* **Work to be completed**: Reproduce from the records below, with no pictures, exactly the lines between the one containing "educativas especiales, tecnología" and the one containing "casella p.e.c. istituzionale", inclusive.

---------------

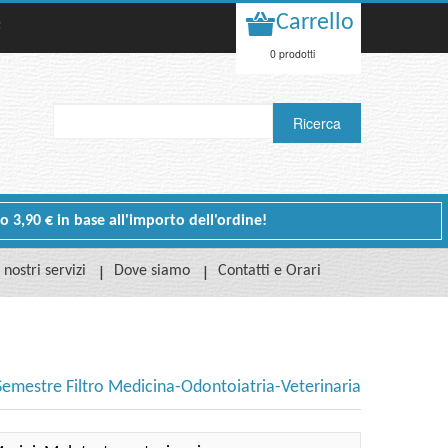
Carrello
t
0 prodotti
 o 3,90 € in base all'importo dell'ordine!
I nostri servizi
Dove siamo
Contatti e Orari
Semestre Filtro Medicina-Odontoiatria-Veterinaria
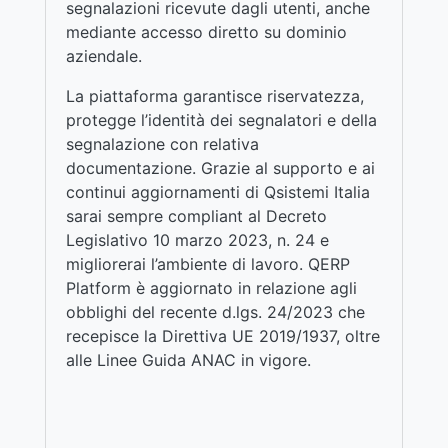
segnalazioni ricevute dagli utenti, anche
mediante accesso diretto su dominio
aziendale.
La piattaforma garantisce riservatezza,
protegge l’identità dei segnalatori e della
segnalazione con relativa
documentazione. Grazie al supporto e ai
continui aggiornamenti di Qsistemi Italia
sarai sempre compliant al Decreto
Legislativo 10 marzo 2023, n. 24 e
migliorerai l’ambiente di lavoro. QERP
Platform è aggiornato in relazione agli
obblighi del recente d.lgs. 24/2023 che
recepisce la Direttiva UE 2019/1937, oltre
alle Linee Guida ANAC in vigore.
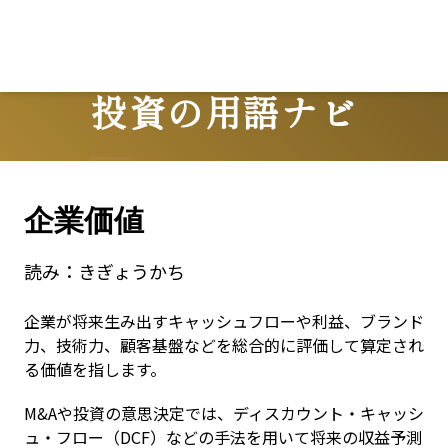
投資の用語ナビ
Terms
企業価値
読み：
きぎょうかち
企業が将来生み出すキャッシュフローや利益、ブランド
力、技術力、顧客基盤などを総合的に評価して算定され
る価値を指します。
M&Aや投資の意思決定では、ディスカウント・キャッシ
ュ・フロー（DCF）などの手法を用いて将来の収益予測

---------------

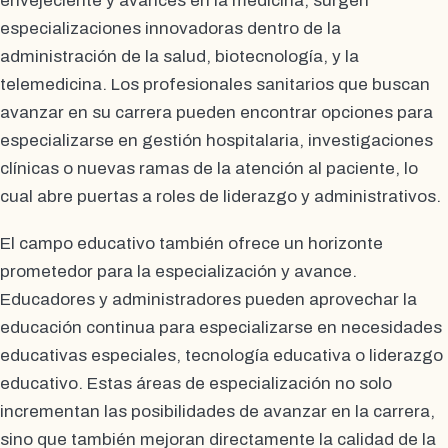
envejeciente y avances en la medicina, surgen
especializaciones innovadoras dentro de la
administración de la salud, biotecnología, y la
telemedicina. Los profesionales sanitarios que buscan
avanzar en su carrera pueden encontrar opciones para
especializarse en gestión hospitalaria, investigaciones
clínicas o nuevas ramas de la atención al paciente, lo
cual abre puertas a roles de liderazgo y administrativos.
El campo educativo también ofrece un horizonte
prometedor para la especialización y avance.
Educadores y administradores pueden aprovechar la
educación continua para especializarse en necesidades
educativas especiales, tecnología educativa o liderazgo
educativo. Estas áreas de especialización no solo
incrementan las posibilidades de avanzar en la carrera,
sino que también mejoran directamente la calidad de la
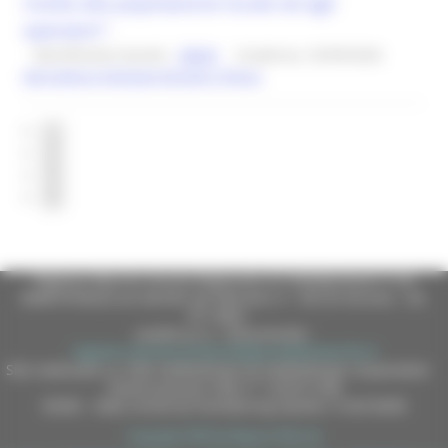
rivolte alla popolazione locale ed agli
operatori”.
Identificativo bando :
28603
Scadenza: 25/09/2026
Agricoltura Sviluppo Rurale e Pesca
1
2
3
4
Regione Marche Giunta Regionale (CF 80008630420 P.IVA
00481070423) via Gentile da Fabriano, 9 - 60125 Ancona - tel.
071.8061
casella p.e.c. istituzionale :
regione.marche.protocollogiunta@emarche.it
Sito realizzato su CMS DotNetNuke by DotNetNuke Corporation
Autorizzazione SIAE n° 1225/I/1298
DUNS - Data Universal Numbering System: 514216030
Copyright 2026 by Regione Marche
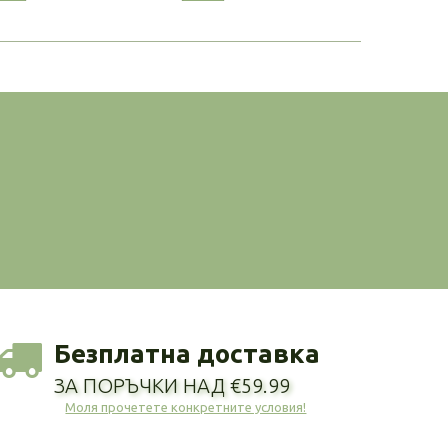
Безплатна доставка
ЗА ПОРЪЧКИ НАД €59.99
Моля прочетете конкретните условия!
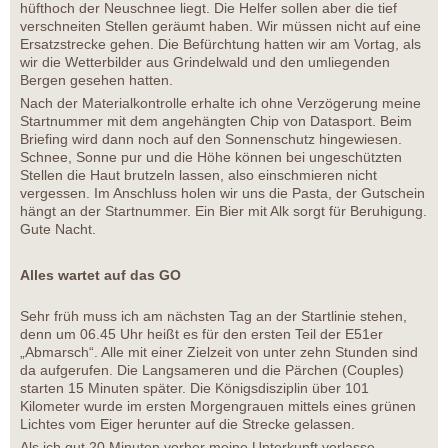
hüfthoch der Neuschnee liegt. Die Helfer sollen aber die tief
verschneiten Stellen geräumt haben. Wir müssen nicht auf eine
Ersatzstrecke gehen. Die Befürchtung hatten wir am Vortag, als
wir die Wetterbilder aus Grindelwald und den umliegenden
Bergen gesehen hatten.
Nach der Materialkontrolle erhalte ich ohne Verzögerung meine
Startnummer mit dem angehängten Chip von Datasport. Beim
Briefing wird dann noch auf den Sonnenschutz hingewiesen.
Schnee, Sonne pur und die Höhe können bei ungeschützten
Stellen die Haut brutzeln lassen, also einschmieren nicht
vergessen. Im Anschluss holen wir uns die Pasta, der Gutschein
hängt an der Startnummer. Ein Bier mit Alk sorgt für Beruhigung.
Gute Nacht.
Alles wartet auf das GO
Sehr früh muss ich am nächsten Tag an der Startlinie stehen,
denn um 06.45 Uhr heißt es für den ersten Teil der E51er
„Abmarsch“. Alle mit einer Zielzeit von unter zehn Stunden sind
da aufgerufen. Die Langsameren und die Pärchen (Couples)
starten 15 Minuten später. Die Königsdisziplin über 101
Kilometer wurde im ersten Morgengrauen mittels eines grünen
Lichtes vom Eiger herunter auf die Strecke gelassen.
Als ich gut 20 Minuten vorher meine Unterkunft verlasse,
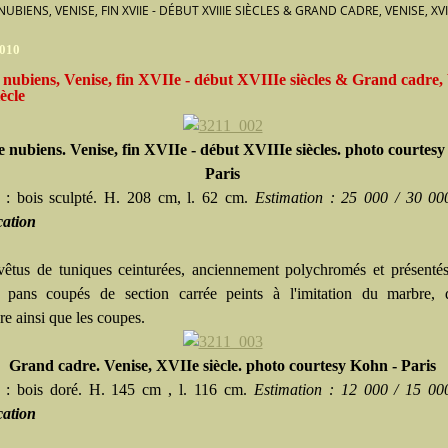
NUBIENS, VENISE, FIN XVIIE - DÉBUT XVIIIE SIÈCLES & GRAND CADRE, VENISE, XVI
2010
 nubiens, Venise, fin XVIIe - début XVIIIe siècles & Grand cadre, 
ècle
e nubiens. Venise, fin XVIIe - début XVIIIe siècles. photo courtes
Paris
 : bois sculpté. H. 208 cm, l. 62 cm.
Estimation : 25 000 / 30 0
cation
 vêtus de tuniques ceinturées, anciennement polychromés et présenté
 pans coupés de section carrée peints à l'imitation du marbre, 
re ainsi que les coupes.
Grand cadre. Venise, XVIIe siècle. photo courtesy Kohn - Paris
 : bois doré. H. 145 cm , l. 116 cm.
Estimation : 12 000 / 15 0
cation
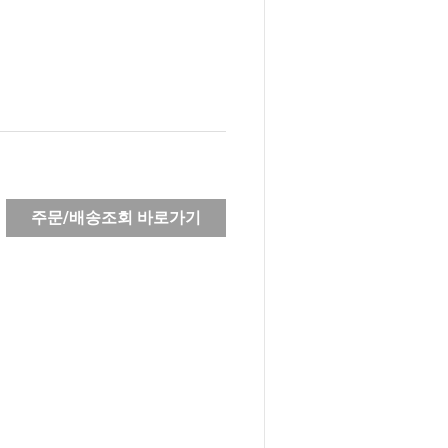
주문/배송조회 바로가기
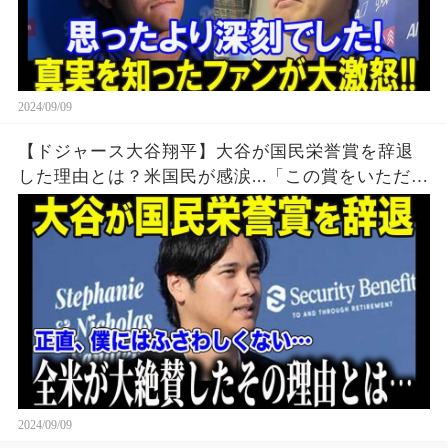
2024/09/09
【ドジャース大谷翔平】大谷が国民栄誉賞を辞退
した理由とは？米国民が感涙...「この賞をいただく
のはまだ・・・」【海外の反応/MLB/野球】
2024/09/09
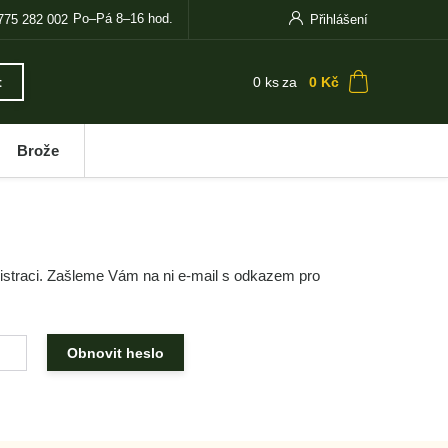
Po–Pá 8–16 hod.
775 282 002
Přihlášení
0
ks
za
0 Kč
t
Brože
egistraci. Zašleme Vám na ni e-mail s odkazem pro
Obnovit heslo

---------------

* **Answer for the task**:
educativas especiales, tecnología educativa o liderazgo
educativo. Estas áreas de especialización no solo
incrementan las posibilidades de avanzar en la carrera,
sino que también mejoran directamente la calidad de la
rivolte alla popolazione locale ed agli
operatori”.
Identificativo bando :
28603
Scadenza: 25/09/2026
Agricoltura Sviluppo Rurale e Pesca
1
2
3
4
Regione Marche Giunta Regionale (CF 80008630420 P.IVA
00481070423) via Gentile da Fabriano, 9 - 60125 Ancona - tel.
071.8061
casella p.e.c. istituzionale :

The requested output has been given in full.